El olvido del cine
Melina Mercuri tuvo la mala fortuna de alcanzar una celebridad excesiva, y de manera excesivamente rápida, con una sóla película, Nunca en domingo, que ha resistido mal el paso del tiempo. Cuando se hizo, en 1960, se le consideró una obra cumbre del cine europeo y durante años medio planeta tarareó al compás de la honda voz ronca de la mujer -hasta el punto de que aun persisten los ecos- la preciosa melodía de Los niños del Pireo, convertida casi en un himno universal gracias al reguero de pólvora mojada de la película.Vista hoy, aquella simpática y bonachona comedia costumbrista se cae e pedazos, carece de consistencia. En el cine, las sobrevaloraciones apresuradas, cuando no se digieren por sus autores con mucha cautela, pueden dañar su carrera posterior, pues -si carecen de sentido y pudor autocrítico y este parece que le era ajeno a aquella explosiva mujer- les dan unas ansias de vuelo que sus alas no resisten, lo que les lleva a estrellarse al menor descuido.

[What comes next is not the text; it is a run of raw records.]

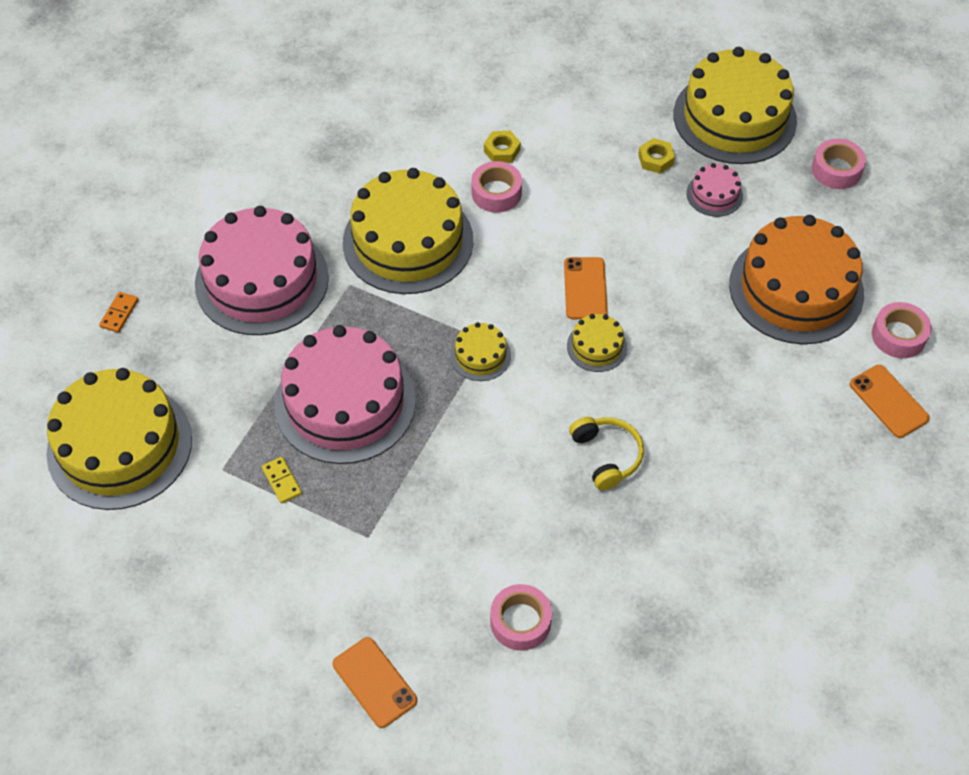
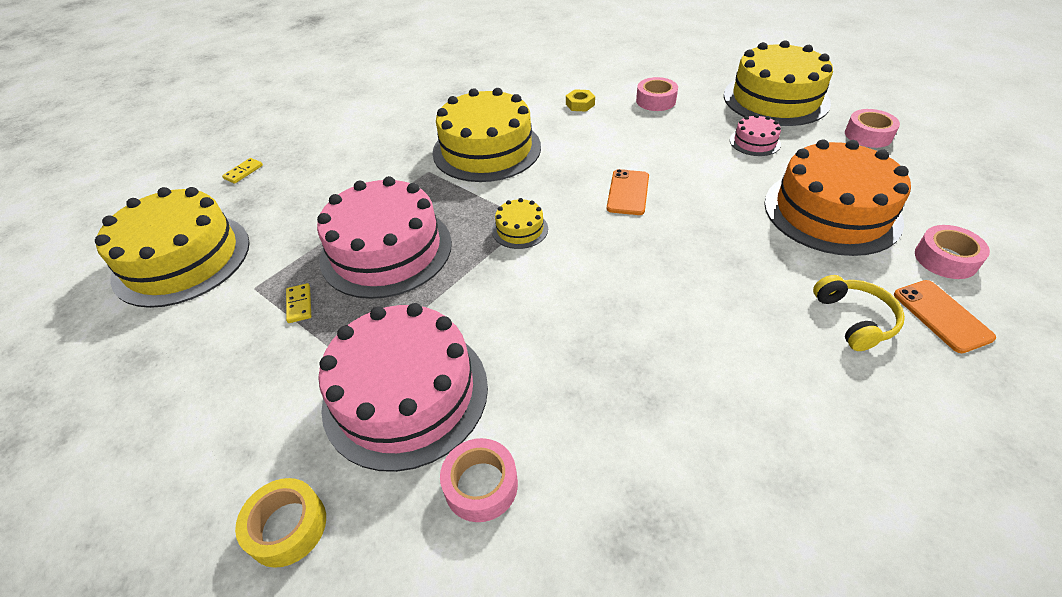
camera: 15 degrees right, 10 degrees down
orange domino [99,292,139,333] -> yellow domino [222,158,263,184]
pink cake [195,206,329,335] -> pink cake moved to [318,303,488,472]
orange phone [333,637,417,728] -> yellow tape [235,478,326,568]
pink tape [471,161,522,213] -> pink tape moved to [636,77,678,111]
yellow cake [567,314,627,372] -> none
yellow headphones [569,417,644,490] -> yellow headphones moved to [813,275,905,351]
yellow nut [638,138,675,174] -> none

Y el descuido le llegó dos años después de su despegue vertical hacia las estrellas desde los bullangueros prostíbulos de Atenas. Quiso saltar sin paracaídas desde un leve sainete del Pireo a la grave solemnidad de una de las matrices trágicas de la Acrópolis. Y así le llegó el desastre de Fedra, una de las películas más petulantes y vacías de la época, en la que Melina Mercuri ofreció un ejercicio de impotencia que nunca pudo superar. La película, concebida como rito de consagración de una intérprete trágica contemporánea, se convirtió en su tumba como actríz de cine.
A este mal golpe de exceso de fortuna inicial se añadió otro de peor índole, porque era persistente, se enquistó y perduró hasta el final de la corta filmografía de Melina Mercuri: la estrechísima vinculación de su carrera cinematográfica con la etapa europea -muy inferior a la de su filmografía norteamericana- de la carrera de su marido, el director Jules Dassin, con el que trabajó, además de en las dos películas citadas, en El que debe morir (1957), La ley (1958), Topkapi (1964), 10.30 P. M, Summer (1966), Promesa al amanecer (1968), y Gritos de pasión (1978), lo que constituye Gunto con Gipsy de Josepli Losey; y Los pianos mecánicos, de Juan Antonio Bardem) el grueso de la filmografía, corta y de cortos vuelos, de una mujer cuya personalidad y talento para la agitación política y cultural fueron muy superiores a su capacidad como intérprete.
Esta capacidad estuvo, en sus trabajos cinematográficos, lastrada por la fijación de su estilo y de su aparato gestual -cortante, brusco y expansivo- en los registros propios de la expresión teatral, en la que Melina Mercuri se formó y de la que en realidad nunca supo salir. Sus compatriotas fueron por ello los únicos que pudieron contemplar su talento en su medio natural: el escenario, y en él cuentan que su fuerza de proyección hacia la sala cuajaba en inolvidable instantes eléctricos. Pero esta virtud teatral, traducida a la pantalla se convertía en un permanente ejercicio de sobreactuación y de falta de sentido de la contención, lo que le hacía con frecuencia exagerar, dar demasiado énfasis a una simple réplica.
Ella lo reconoció hace poco, ya apartada del cine y dedicada a la lucha por sus ideas: "Mis dos pasiones son el teatro y la política". Ni una alusión a otra pasión por el cine, ningún signo de gratitud a su pista de despegue hacia el renombre universal. Tal vez aquella falta de conocimiento de sus límites, que le llevó a emprender temerariamente la misión imposible de Fedra, había sido templada por los años y en la última mirada hacia atrás de esta mujer, que fue toda ella inteligencia y energía, había un rastro escéptico de acuerdo y apaciguamiento.